Когда все пошли к двери, Ангел задержался.
– Варяг, – сказал он вполголоса. – С братвой все встречи назначены на послезавтра. Завтра в пять у памятника Тимирязеву, что у Никитских ворот, тебя будет ждать Егор Сергеевич. Мой телефон ты знаешь. Позвони, как освободишься.

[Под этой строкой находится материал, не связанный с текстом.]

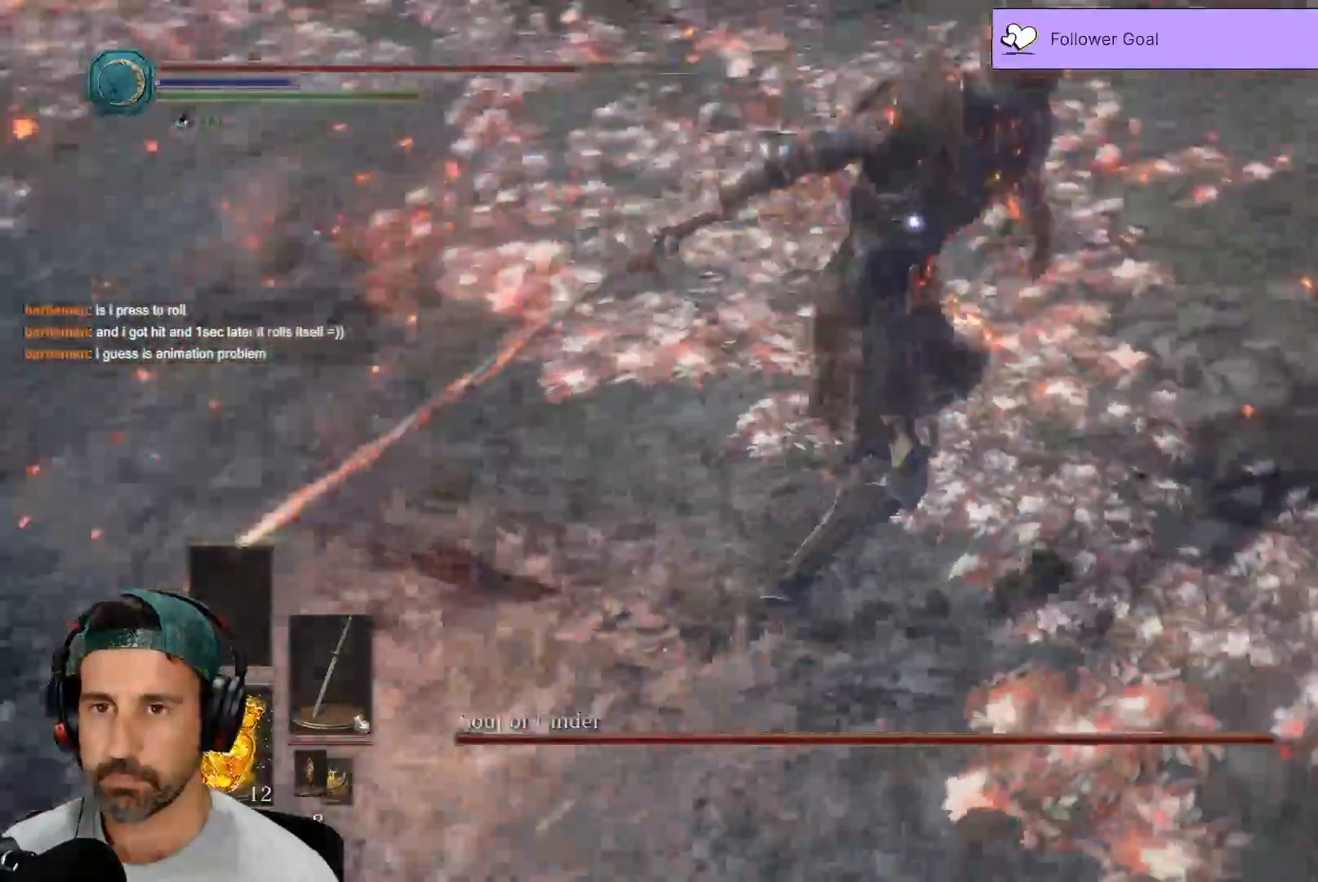
{"buttons": [], "left_stick": "up", "right_stick": "center", "events": [[33, "R1", "down"], [183, "R1", "up"]]}
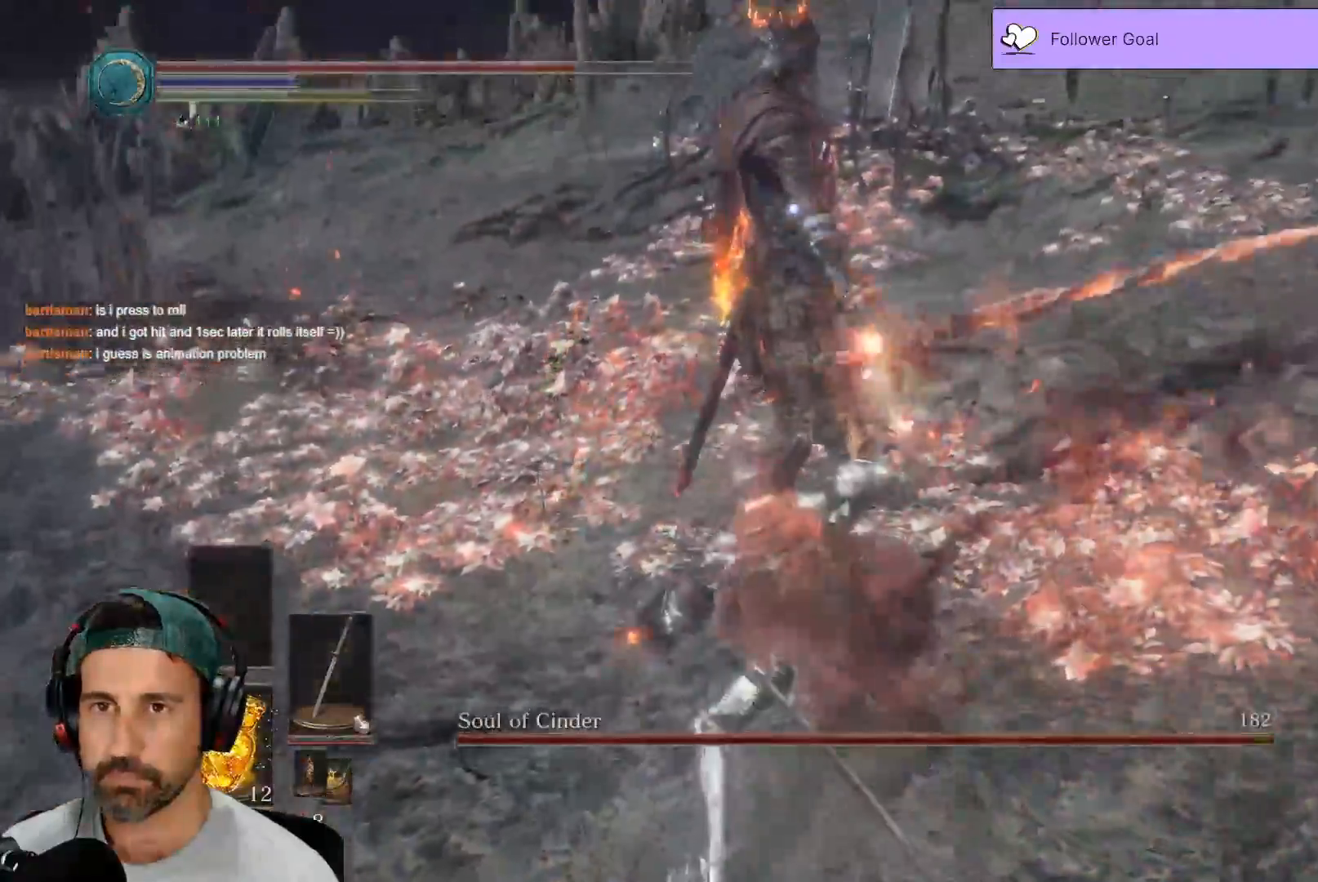
{"buttons": ["B"], "left_stick": "up-right", "right_stick": "center", "events": [[317, "left_stick", "up-right"], [483, "B", "down"]]}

Перед сном Варяг сделал два звонка в Сан-Франциско. Светлана, обрадовавшись, щебетала в трубку о невероятных успехах, которые делает сынишка в постижении русских и английских слов, о том, как она соскучилась по мужу и что сейчас хочется прижаться к своему «законному». Здесь Варяг понимал все правильно, поскольку он приходился Светлане законным мужем. Маленькие женские радости и переживания наполнили его сердце нежностью, и он почувствовал, что очень соскучился по своей семье.
С Сивым разговаривать пришлось обиняками. И кое-что сильно обеспокоило Владислава. Прежде всего из намеков он понял, что вокруг его офиса и дома крутятся какие-то непонятные люди, возможно, это совпадение, но Сивый допускал и худшее. Во-вторых, пропал человек из команды взрывников, принимавший участие в операции с лимузином Монтиссори. В-третьих, стали просачиваться слухи о том, что объявившийся Сержант ищет возможность отомстить Варягу и что через Вену тот два дня назад направился в Россию. Значит, Сержант где-то здесь. Нужно быть начеку, подумал Варяг.
Он долго не мог уснуть. В соседней комнате давно посапывал телохранитель. Не раздеваясь, с пистолетом под подушкой он устроился на мягком кожаном диване. Через открытое окно доносились звуки ночной Москвы. Из ресторанчика напротив вышла веселая подвыпившая компания и, распевая популярную песню про стюардессу, проследовала в сторону метро. Время от времени раздавалось цоканье каблуков и негромкий разговор прохожих, спешащих домой.
Где-то поскуливала собачонка, видимо, забытая хозяевами на балконе. Изредка на тихую улицу заворачивали такси, развозящие припозднившихся москвичей.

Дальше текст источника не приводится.